In accordance with the provisions of Section 197(12) of the Act read with Rule 5 (1) of the Companies (Appointment and Remuneration of Managerial Personnel) Rules, 2014, a statement containing the disclosures pertaining to remuneration and other details as required under the Act and the above Rules, are appended to this Report as Annexure III.

None of the directors except Mr. Henry DSouza, received any remuneration or commission from Subsidiary Companies of the Company.

The details of remuneration paid to the Directors including the Managing Director & CEO of the Company are given in Corporate Governance Report.

The information required under Section 197(12) of the Act read with Rule 5(2) of the Companies (Appointment and Remuneration of Managerial Personnel) Rules, 2014 forms part of this Report. However, pursuant to first proviso to Section 136(1) of the Act, this Report is being sent to the Shareholders excluding the aforesaid

I

information. Any shareholder interested in obtaining said information, may write to the Company Secretary at the Registered Office of the Company and the said information is open for inspection at the Registered Office of the Company.

The Board of Directors affirm that the remuneration paid to key managerial personnel of the Company is as per the Nomination & Remuneration Policy of the Company.

L. BOARD AND COMMITTEES

(i) Directors

As on March 31,2024, the Board of Directors comprises of six directors out of which two are Executive Directors, three are Independent Directors and one is NonExecutive - Non-Independent Director.

Ms. Gidugu Kalpana Tatavarti resigned as a Director from the Board of the Company on June 15, 2024 on account of personal reasons and other professional commitments.

Based on the recommendation of the Nomination and Remuneration Committee and approved by the Shareholders on the Annual General Meeting held on August 25, 2023, Mrs. Rama NS was re-appointed as the Non-Executive Independent Director for a period of five years w.e.f. April 1, 2024 to March 31, 2029 and approval was taken for continuing her directorship after attaining the age of 75 years and Mr. Shrenik Kumar Champalal was re-appointed as the Whole Time Director for a period of three years w.e.f. March 31,2024 to March 30, 2027.
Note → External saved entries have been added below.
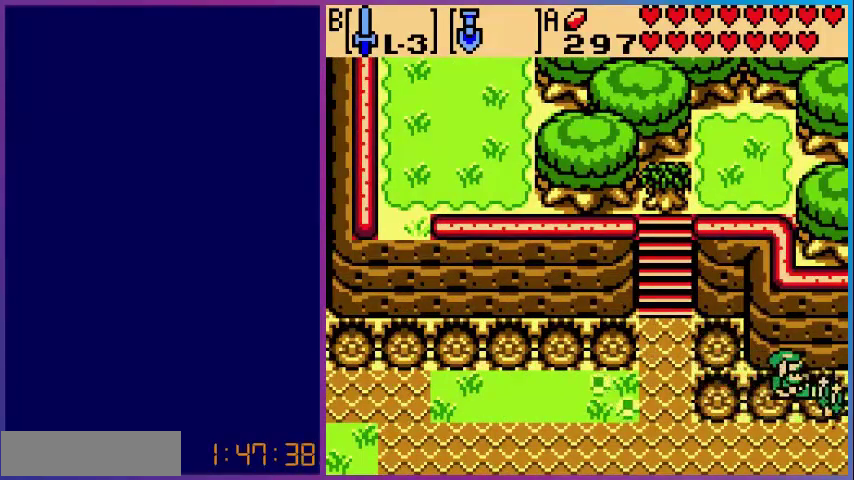
{"buttons": ["DPAD_RIGHT"], "events": [[160, "A", "up"], [240, "DPAD_RIGHT", "up"], [320, "DPAD_RIGHT", "down"]]}
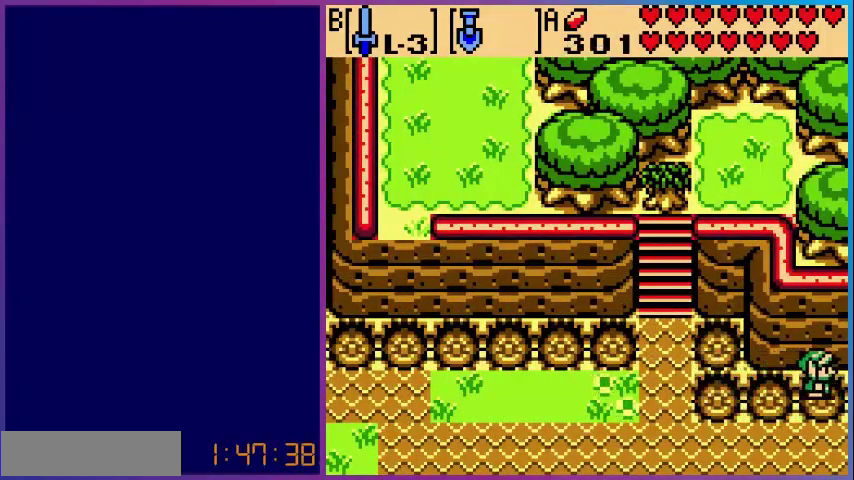
{"buttons": [], "events": [[480, "DPAD_RIGHT", "up"]]}
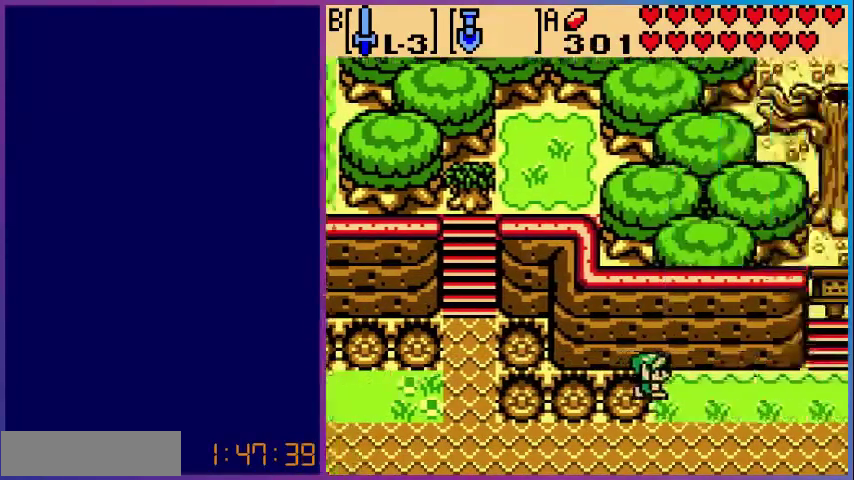
{"buttons": ["DPAD_RIGHT"], "events": [[160, "DPAD_RIGHT", "down"]]}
Further, based on the recommendation of the Nomination and Remuneration Committee, Mr. Nachiket Vibhakar Sukhtankar is proposed to be re-appointed as Managing Director & CEO of the Company subject to the approval of the Shareholders. The Board of Directors recommended the re-appointment of Mr. Nachiket Vibhakar Sukhtankar as the Managing Director and CEO of the Company for a period of three years w.e.f. August 13, 2024 to August 12, 2027, to the shareholders for their approval in the ensuing Annual General Meeting.
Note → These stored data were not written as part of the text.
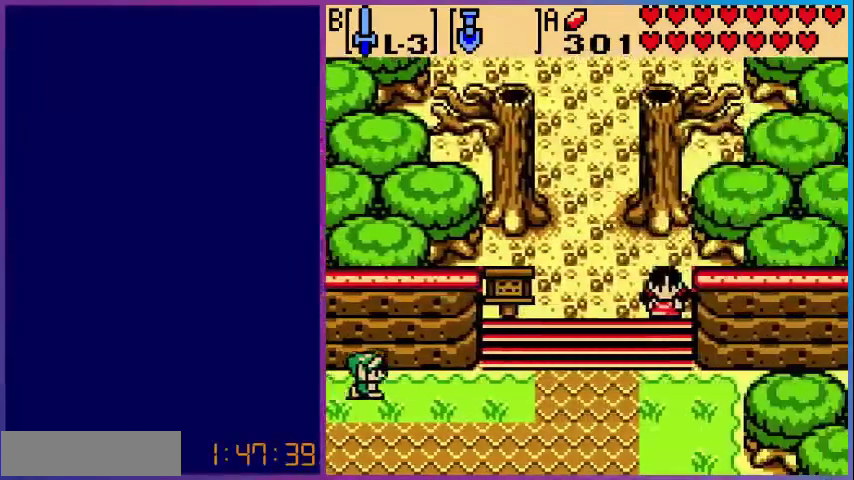
{"buttons": ["DPAD_RIGHT"], "events": []}
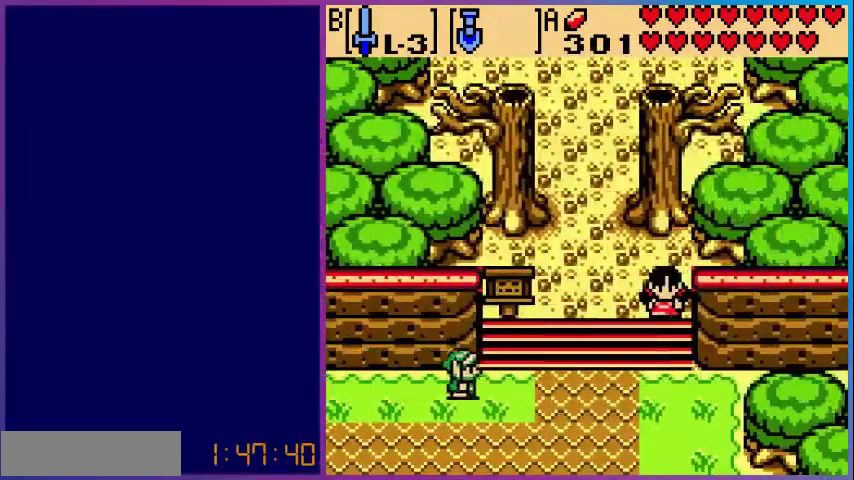
{"buttons": ["DPAD_UP", "DPAD_RIGHT"], "events": [[360, "DPAD_UP", "down"]]}
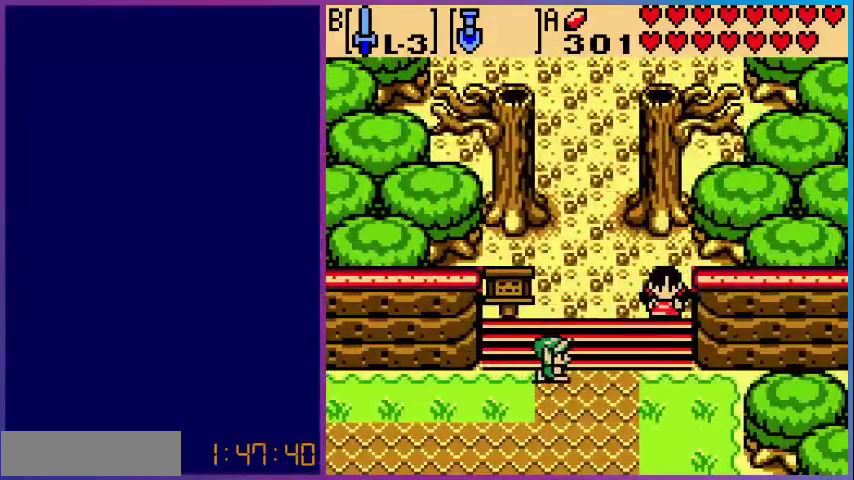
{"buttons": ["DPAD_UP"], "events": [[280, "DPAD_RIGHT", "up"]]}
Further, based on the recommendation of the Nomination and Remuneration Committee, the Board of Directors appointed Mr. Kartik Ganapathy Iyer as an Additional Director and Non-Executive Non-Independent Director at their meeting held on June 17, 2024. Further, the Board of Directors recommend the appointment of Mr. Kartik Ganapathy Iyer as the Non-Executive NonIndependent Director, being liable to retire by rotation, to the shareholders for their approval in the ensuing AGM.

The Company has received requisite notice in writing from member of the Company proposing their candidature as Director of the Company.

Pursuant to the provision of Section 152(6) of the Companies Act, 2013 and the Articles of Association of the Company, Mr. Shrenik Kumar Champalal, Wholetime Director and Chief Financial officer, being longest in the office, retire by rotation at the ensuing Annual

General Meeting and being eligible offer himself for the re-appointment. The Board of Directors recommended his re -appointment.

Brief resume and other details relating to the directors, who are to be appointed/ re-appointed as stipulated under Regulation 36(3) of the Listing Regulations and Secretarial Standards issued by ICSI, are furnished in the Notice of Annual General Meeting forming part of the Annual Report.

Further, pursuant to the provisions of Section 149 of the Act, the Independent Directors have submitted declaration that each of them meet the criteria of independence as provided in Section 149(6) of the Act along with Rules framed thereunder and Regulation 16(1 )(b) of the Listing Regulations. The Independent Directors have also confirmed that they have complied with Schedule IV of the Act and Companys Code of Conduct.

Further, in terms of Regulations 25(8) of the Listing Regulations, the Independent Directors have confirmed that they are not aware of any circumstance or situation, which exist or may be reasonably anticipated, that could impair or impact their ability to discharge their duties with an objective independent judgment and without any external influence.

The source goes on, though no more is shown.